It’s that time of the year again– time to send out audited financial statements and K-1′s to your limited partners– which means it’s also a great time to address some of the common questions that investors raise about VC partnership governance and disclosure issues.
I recently spent some time answering a series of such questions posed to me by Susan Mangiero, the founder and CEO of Investment Governance, Inc., whose site Fiduciary X, is an emerging “one-stop best practices information portal for investment decision-makers and their service providers.” Fiduciary X, on whose advisory board I serve, combines peer networking, research, productivity tools, proprietary data sets, and a governance-focused knowledge base with a documents archive to serve fiduciaries and risk managers.
In the interests of sharing this interview with a broad group of interested readers, I am going to be posting one question and my answer each day for ten days, including today. For access to the full interview, which will be published March 15, please go to the Fiduciary X Ezine registration site.
Question: How much information are limited partners (pensions, endowments, foundations, etc.) entitled to receive from a VC fund?
Answer: Section 17-305 (b) of the Delaware Revised Uniform Limited Partnership Act, which governs LP information rights according to DE law, specifically allows the GP to withhold from LPs “any information the GP reasonably believes to be in the nature of trade secrets or other information the disclosure of which the GP in good faith believes is not in the best interest of the Fund or could damage the Fund or its business or which the Fund is required by law or by agreement with a third party to keep confidential.” This would include the GP’s fiduciary duties and confidentiality obligations with respect to not disclosing portfolio company information without the consent of such company. The Act provides for a specific list of information that LPs are entitled to, and funds historically disclose that same information to their LPs—the top law firms in Silicon Valley model their LP agreement forms to be pretty consistent with Delaware law.
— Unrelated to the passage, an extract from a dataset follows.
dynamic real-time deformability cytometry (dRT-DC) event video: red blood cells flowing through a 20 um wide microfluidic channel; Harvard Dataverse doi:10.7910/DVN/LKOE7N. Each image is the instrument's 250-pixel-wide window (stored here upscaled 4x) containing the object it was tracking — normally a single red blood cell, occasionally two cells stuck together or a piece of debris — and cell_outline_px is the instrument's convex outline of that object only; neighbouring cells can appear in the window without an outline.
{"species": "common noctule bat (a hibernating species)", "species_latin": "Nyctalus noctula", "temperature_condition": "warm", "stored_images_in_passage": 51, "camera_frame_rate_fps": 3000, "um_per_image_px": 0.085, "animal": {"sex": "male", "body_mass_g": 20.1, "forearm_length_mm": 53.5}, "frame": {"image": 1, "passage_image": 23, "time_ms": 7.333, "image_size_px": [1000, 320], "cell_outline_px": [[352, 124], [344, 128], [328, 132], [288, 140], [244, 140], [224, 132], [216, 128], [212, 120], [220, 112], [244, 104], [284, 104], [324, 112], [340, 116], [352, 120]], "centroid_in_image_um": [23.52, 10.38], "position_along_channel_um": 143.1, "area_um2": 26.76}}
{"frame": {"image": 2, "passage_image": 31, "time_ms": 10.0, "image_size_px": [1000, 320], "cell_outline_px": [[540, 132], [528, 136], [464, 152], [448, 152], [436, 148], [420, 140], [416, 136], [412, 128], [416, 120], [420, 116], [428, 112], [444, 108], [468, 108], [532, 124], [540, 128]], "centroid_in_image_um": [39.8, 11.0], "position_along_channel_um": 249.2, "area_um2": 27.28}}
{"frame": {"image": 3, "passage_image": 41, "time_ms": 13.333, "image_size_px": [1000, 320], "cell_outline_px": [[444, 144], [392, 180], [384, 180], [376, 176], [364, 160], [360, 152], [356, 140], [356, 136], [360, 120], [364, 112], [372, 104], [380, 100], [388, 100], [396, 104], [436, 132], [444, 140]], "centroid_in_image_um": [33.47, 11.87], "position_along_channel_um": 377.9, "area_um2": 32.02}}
Specifically, Section 17-305 of the Act provides for the following:
(a) Each limited partner has the right, subject to such reasonable standards (including standards governing what information and documents are to be furnished, at what time and location and at whose expense) as may be set forth in the partnership agreement or otherwise established by the general partners, to obtain from the general partners from time to time upon reasonable demand for any purpose reasonably related to the limited partner’s interest as a limited partner:
(1) True and full information regarding the status of the business and financial condition of the limited partnership;
(2) Promptly after becoming available, a copy of the limited partnership’s federal, state and local income tax returns for each year;
(3) A current list of the name and last known business, residence or mailing address of each partner;
(4) A copy of any written partnership agreement and certificate of limited partnership and all amendments thereto, together with executed copies of any written powers of attorney pursuant to which the partnership agreement and any certificate and all amendments thereto have been executed;
(5) True and full information regarding the amount of cash and a description and statement of the agreed value of any other property or services contributed by each partner and which each partner has agreed to contribute in the future and the date on which each became a partner; and
(6) Other information regarding the affairs of the limited partnership as is just and reasonable.
The current state of the art for Agreements of Limited Partnership in venture capital allows the GP to override the information rights LPs have pursuant to the Delaware Revised Uniform Limited Partnership Act (the “Act”) as permitted pursuant to the Act and allows the GP to “adjust” identifying information given to the LPs in order to protect the identity of the Fund’s portfolio companies, which often is an issue in the case of Freedom of Information Act (FOIA) LPs. In addition, the partnership agreement allows the GP to restrict / withhold information from LPs if “the General Partner reasonably determines [such LP] cannot or will not adequately protect against the [improper] disclosure of confidential information, the disclosure of such information to a non-Partner likely would have a material adverse effect upon the Partnership, a Partner, or a Portfolio Company.” Other elements of the well drafted agreement do provide the LP’s with disclosure rights to their advisors, equity holders, etc. and provide remedies and protections to the GP with respect to GP withholding rights and improper LP information disclosure.